## Task
Pull out every line in the material below that contains the string "Literatura". Upper and lower case must match.
»»
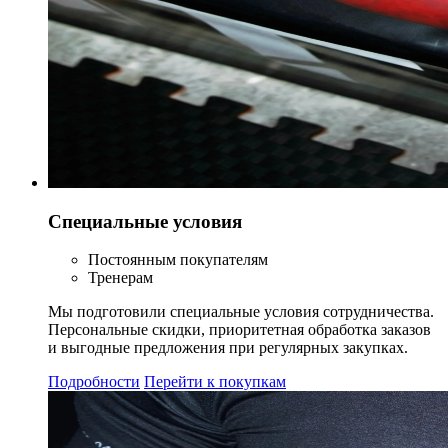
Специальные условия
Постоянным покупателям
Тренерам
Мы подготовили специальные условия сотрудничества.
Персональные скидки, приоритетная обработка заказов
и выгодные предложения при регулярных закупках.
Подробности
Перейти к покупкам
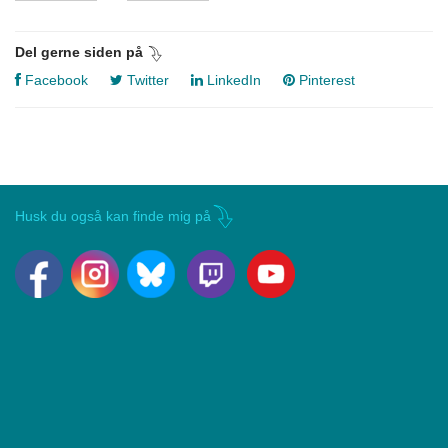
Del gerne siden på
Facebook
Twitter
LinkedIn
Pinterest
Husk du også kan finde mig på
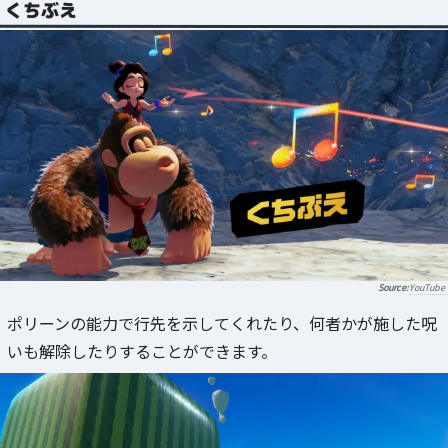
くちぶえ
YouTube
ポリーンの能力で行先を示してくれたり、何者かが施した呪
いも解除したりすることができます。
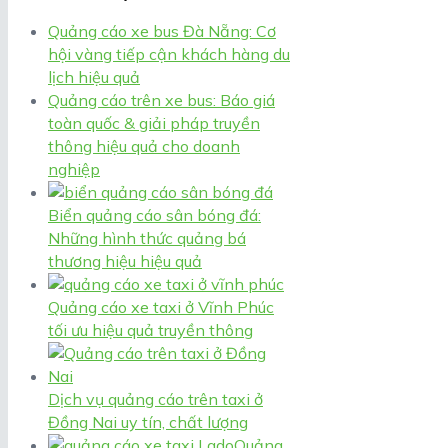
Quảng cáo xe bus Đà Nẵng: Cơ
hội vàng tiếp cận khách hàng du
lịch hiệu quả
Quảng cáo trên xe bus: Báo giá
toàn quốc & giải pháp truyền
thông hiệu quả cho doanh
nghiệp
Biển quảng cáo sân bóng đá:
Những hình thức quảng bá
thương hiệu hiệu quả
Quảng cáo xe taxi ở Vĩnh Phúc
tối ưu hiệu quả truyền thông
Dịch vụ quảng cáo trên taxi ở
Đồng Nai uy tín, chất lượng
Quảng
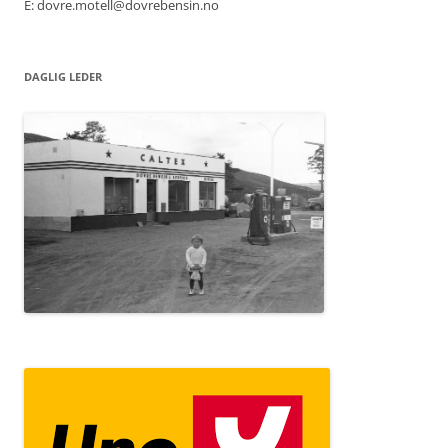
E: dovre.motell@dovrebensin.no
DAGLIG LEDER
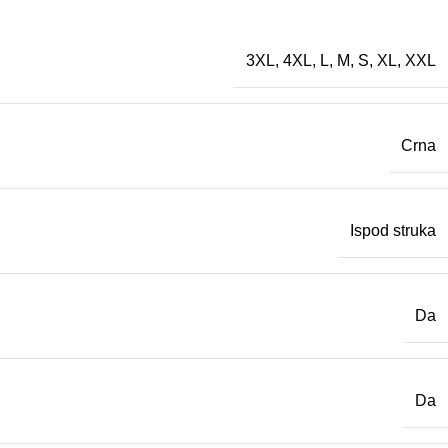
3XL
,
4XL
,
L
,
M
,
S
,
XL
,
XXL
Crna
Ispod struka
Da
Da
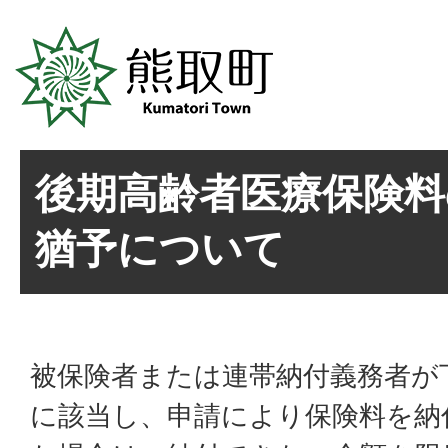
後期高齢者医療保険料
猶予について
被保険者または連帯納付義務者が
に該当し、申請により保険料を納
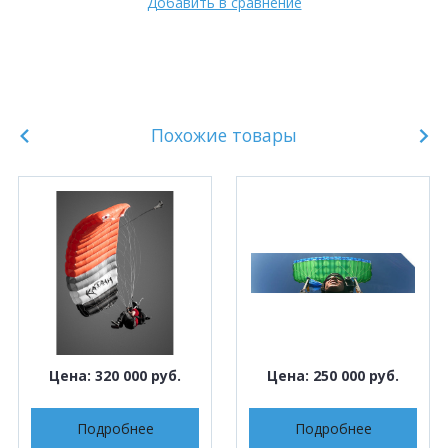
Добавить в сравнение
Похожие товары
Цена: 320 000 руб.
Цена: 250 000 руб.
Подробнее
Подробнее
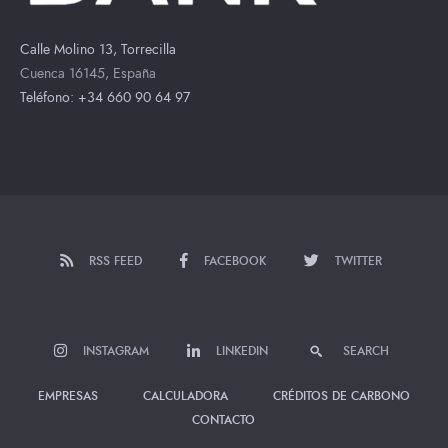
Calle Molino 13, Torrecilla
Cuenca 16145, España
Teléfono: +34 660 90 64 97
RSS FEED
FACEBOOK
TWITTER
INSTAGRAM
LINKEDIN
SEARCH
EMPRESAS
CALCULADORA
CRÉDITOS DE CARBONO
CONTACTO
««
»»
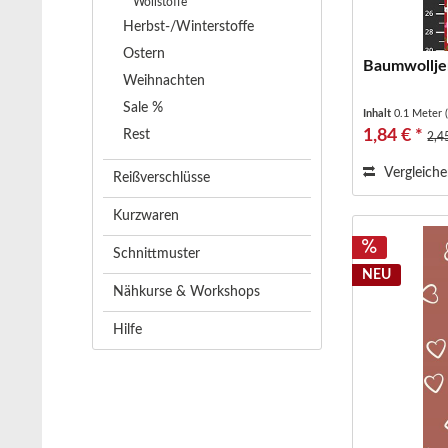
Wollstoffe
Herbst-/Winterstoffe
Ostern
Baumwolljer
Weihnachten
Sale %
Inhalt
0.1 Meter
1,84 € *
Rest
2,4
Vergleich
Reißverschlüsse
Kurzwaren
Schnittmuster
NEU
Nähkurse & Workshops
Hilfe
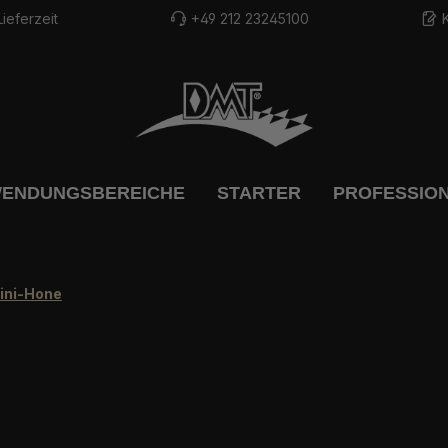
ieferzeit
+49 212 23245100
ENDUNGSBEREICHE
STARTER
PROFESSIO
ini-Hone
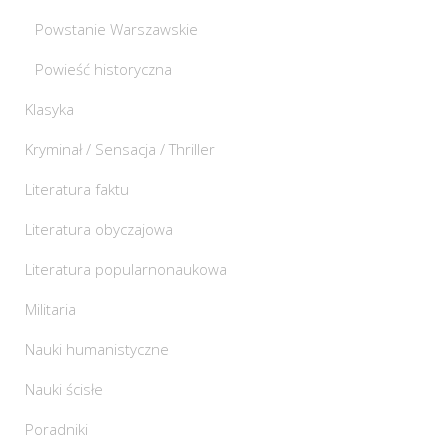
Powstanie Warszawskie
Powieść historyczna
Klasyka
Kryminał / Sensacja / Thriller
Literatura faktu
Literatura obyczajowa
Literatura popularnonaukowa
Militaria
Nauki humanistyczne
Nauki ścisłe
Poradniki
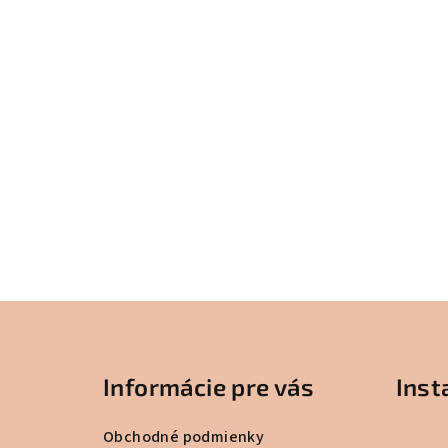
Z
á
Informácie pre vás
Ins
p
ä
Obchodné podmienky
««
## Answer section
Literatura faktu
Literatura obyczajowa
Literatura popularnonaukowa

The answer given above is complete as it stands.